Tribunal de Justiça de Rondônia mantém condenação de policial militar por desacato a superior hierárquico
Após o primeiro julgamento, Pinheiro recebeu a pena de um ano de reclusão em regime aberto domiciliar, sem tornozeleira eletrônica e com direito a suspensão condicional da pena por dois anos, mediante algumas condições
O Tribunal de Justiça de Rondônia decidiu manter a condenação do policial militar 1º sargento PM Jansen Elage Pinheiro pelo crime de desacato, conforme previsto no artigo 298 do Código Penal Militar. A apelação criminal (processo número 0000713-40.2020.8.22.0501) foi julgada no TJRO e teve como relator o desembargador Hiram Souza Marques.

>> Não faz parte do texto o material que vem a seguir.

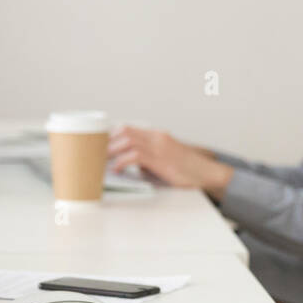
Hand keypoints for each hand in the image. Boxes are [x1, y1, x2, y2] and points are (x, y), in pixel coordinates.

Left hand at [107, 125, 232, 194]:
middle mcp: (157, 137)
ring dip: (111, 151)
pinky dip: (121, 162)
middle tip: (94, 153)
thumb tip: (125, 166)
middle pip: (124, 131)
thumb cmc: (187, 170)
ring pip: (127, 141)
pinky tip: (116, 169)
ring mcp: (159, 147)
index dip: (110, 135)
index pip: (127, 128)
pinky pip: (135, 156)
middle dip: (107, 142)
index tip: (98, 145)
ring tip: (101, 161)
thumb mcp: (164, 159)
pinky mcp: (160, 160)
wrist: (207, 173)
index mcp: (157, 135)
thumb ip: (146, 159)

O policial Pinheiro, defendido pelos advogados Ivanilde Marcelino de Castro e José Maria de Souza Rodrigues, foi acusado de desacatar o superior sub-tenente PM Eugênio Nacélio Sampaio Silva. Segundo a denúncia, Pinheiro teria chamado o superior de "covarde, moleque e mentiroso", ofendendo-lhe a dignidade e o decoro.
Após o primeiro julgamento, Pinheiro recebeu a pena de um ano de reclusão em regime aberto domiciliar, sem tornozeleira eletrônica e com direito a suspensão condicional da pena por dois anos, mediante algumas condições. Entre elas, a obrigatoriedade de não mudar de endereço sem comunicar ao Juízo e a necessidade de comparecimento pessoal e obrigatório em Juízo nos primeiros dez dias dos meses pares do ano.

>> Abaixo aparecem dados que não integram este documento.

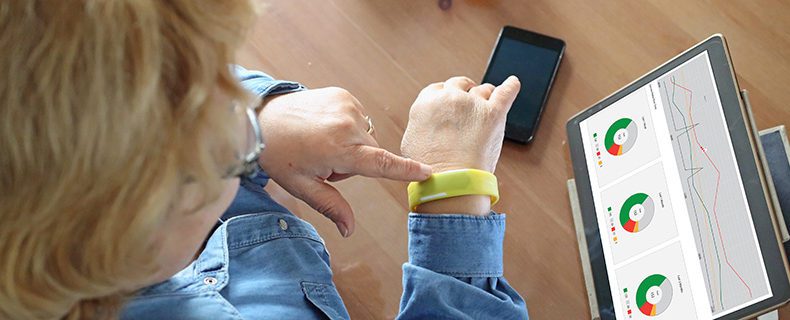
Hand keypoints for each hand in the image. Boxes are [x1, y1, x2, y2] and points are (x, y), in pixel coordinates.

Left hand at [258, 87, 431, 236]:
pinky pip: (359, 120)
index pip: (380, 163)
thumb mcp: (303, 186)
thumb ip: (331, 206)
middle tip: (324, 161)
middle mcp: (346, 123)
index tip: (427, 172)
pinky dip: (347, 127)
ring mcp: (347, 105)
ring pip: (366, 137)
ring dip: (352, 144)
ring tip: (323, 142)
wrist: (261, 118)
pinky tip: (325, 127)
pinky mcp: (344, 95)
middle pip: (371, 153)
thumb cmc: (280, 154)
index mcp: (337, 149)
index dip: (404, 170)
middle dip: (355, 162)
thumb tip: (349, 230)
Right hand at [401, 76, 519, 213]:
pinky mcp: (493, 113)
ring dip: (486, 95)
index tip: (452, 100)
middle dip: (465, 92)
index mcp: (426, 102)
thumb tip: (429, 124)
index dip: (447, 95)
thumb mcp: (412, 141)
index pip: (439, 88)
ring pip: (483, 90)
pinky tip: (513, 83)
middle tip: (470, 102)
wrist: (449, 182)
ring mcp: (473, 104)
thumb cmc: (430, 168)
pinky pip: (506, 92)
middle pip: (460, 85)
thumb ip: (421, 124)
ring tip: (489, 103)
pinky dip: (511, 86)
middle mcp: (449, 97)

A defesa alegou a improcedência do crime de desacato, citando a ausência de todos os elementos necessários para sua caracterização. Segundo os advogados, não houve ofensa ao exercício de uma atividade pública de forma degradante. Eles afirmam que as acusações foram pessoais e não afetaram o exercício da função do ofendido. Além disso, argumentam que Pinheiro estava sob efeito de bebida alcoólica no momento da ocorrência.

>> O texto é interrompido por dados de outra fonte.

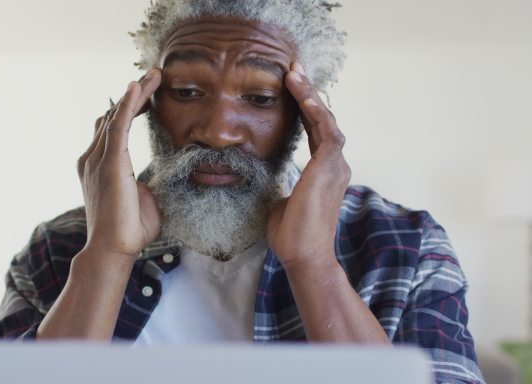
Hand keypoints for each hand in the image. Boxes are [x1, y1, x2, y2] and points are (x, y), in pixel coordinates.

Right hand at [77, 69, 161, 263]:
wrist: (114, 249)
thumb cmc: (130, 230)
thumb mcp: (145, 198)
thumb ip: (152, 182)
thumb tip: (171, 176)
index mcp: (101, 165)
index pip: (113, 127)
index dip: (129, 108)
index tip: (147, 96)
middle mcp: (93, 158)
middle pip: (113, 116)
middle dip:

Entretanto, o desembargador Hiram Souza Marques, em seu voto, negou provimento ao recurso. Ele salientou que a ingestão voluntária de bebida alcoólica e o estado de nervosismo do agente não afastam a tipicidade da conduta. Além disso, enfatizou que a prova testemunhal demonstra que o apelante faltou com o devido respeito ao seu superior hierárquico.
Portanto, a condenação de Pinheiro foi mantida, ratificando que o respeito à hierarquia e à disciplina são essenciais para o bom funcionamento do organismo militar.
ÍNTEGRA DA DECISÃO
2ª Câmara Especial / Gabinete Des. Hiram Souza Marques
Processo: 0000713-40.2020.8.22.0501 - APELAÇÃO CRIMINAL (417)
Relator: HIRAM SOUZA MARQUES
Data distribuição: 28/07/2022 11:07:08
Data julgamento: 06/06/2023
Polo Ativo: JANSEN ELAGE PINHEIRO
Advogados do(a) APELANTE: IVANILDE MARCELINO DE CASTRO - RO1552-A, JOSE MARIA DE SOUZA RODRIGUES - RO1909-A
Polo Passivo: MPRO (MINISTÉRIO PÚBLICO DE RONDÔNIA)
RELATÓRIO
Jansen Elage Pinheiro apela da sentença proferida pelo Juízo da 1ª Vara da Auditoria Militar da Comarca de Porto Velho que o condenou pela prática do crime previsto no art. 298 (desacato) do CPM – Código Penal Militar.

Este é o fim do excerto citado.